Introduction: Lisdexamfetamine dimesylate (LDX) is a prodrug approved for attention deficit/hyperactivity disorder and for moderate-to-severe binge eating disorder in adults in some countries.
Area covered: We aimed to specify the abuse potential of LDX in adults, using a review of pharmacokinetic/pharmacodynamic (PK/PD), animal, clinical, and pharmaco-epidemiological studies, through a PubMed search since inception until May 2021 using the following keywords: "lisdexamfetamine AND ('misuse' OR 'abuse' OR 'diversion' OR 'addiction')".
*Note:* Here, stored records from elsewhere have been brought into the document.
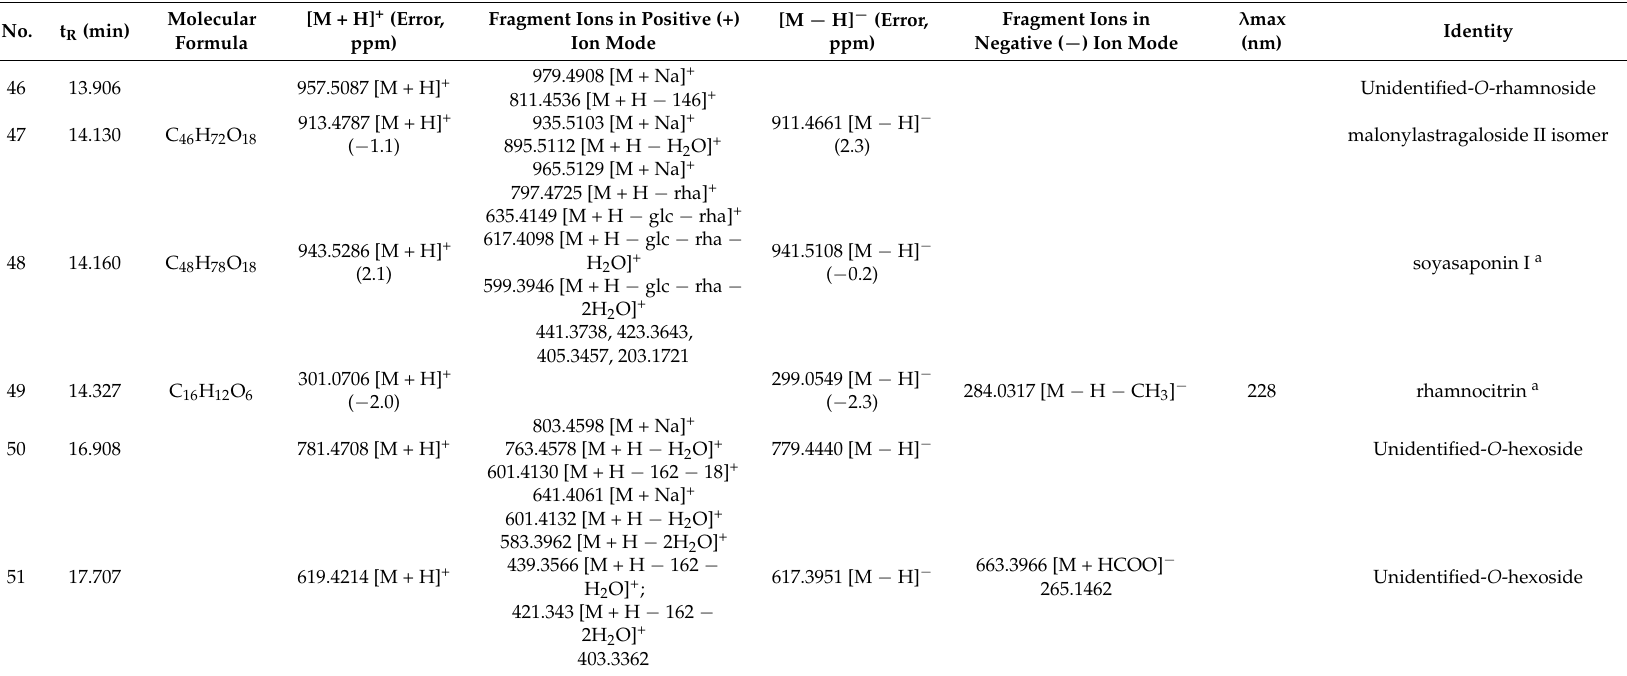
Table 4. Compounds identified in ME of AMF by UPLC-Q-TOF MS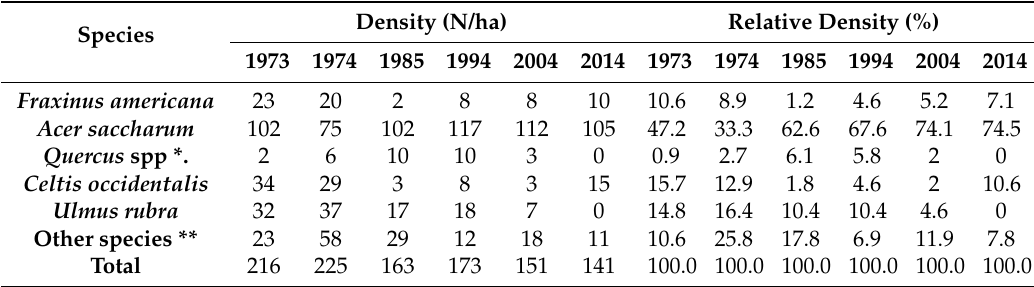
Table 3. Density (N/ha) and Relative Density for the dominant tree species in the subcanopy (DBH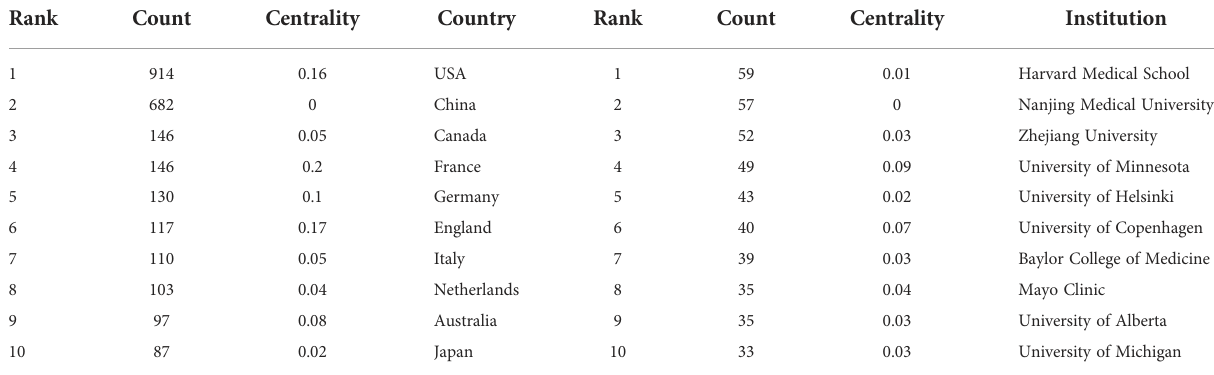
TABLE 1 The most productive countries and institutions in FMT research.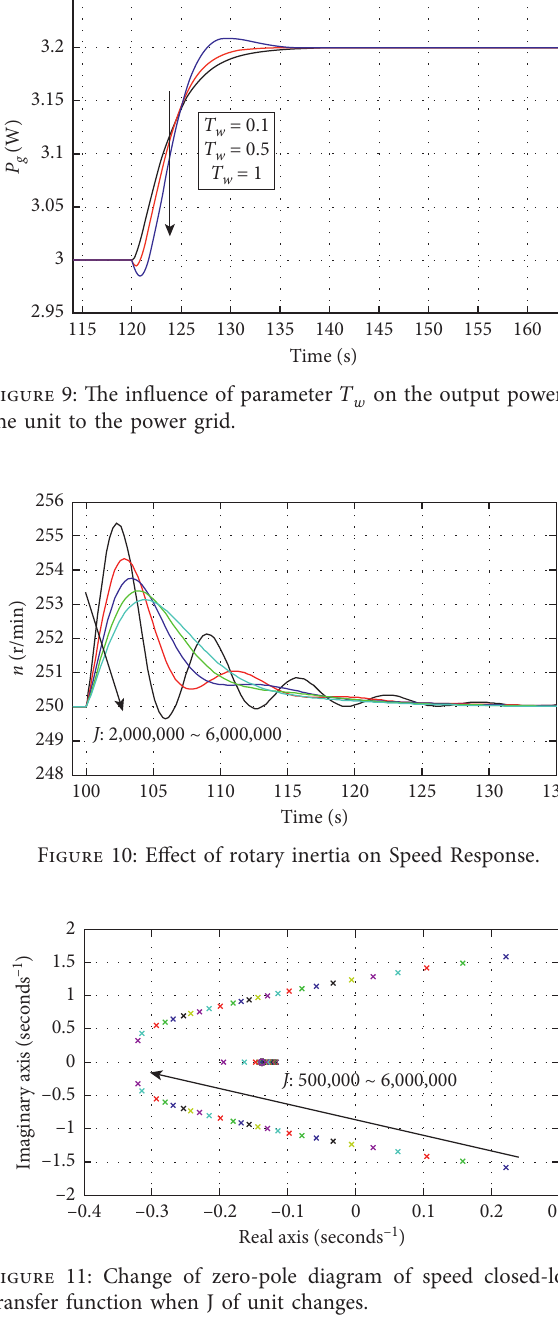
Figure 11: Change of zero-pole diagram of speed closed-loop transfer function when J of unit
Expert opinion: Most of the studies highlighted a longer Tmax than dexamphetamine leading to a delayed onset of effects and a decreased Cmax. These PK parameters were often associated with a diminished feeling of euphoria, in comparison to immediate-release dexamphetamine. The potential for abuse was also limited by the prodrug property of LDX, thus reducing the risk of misuse. Nevertheless, all the data were not convergent, as some authors reported similar Cmax for LDX and dexamphetamine and reinforcing properties with a dose-dependent effect. Epidemiological studies found that abuse rates of LDX were substantially lower than those of immediate-release dexamphetamine. Overall, although LDX abuse seems possible, we did not find evidence concerning current safety signal. However, more long-term pharmaco-epidemiological studies are still needed to confirm this finding.
Keywords: Abuse; attention deficit hyperactivity disorder; lisdexamfetamine; misuse; safety.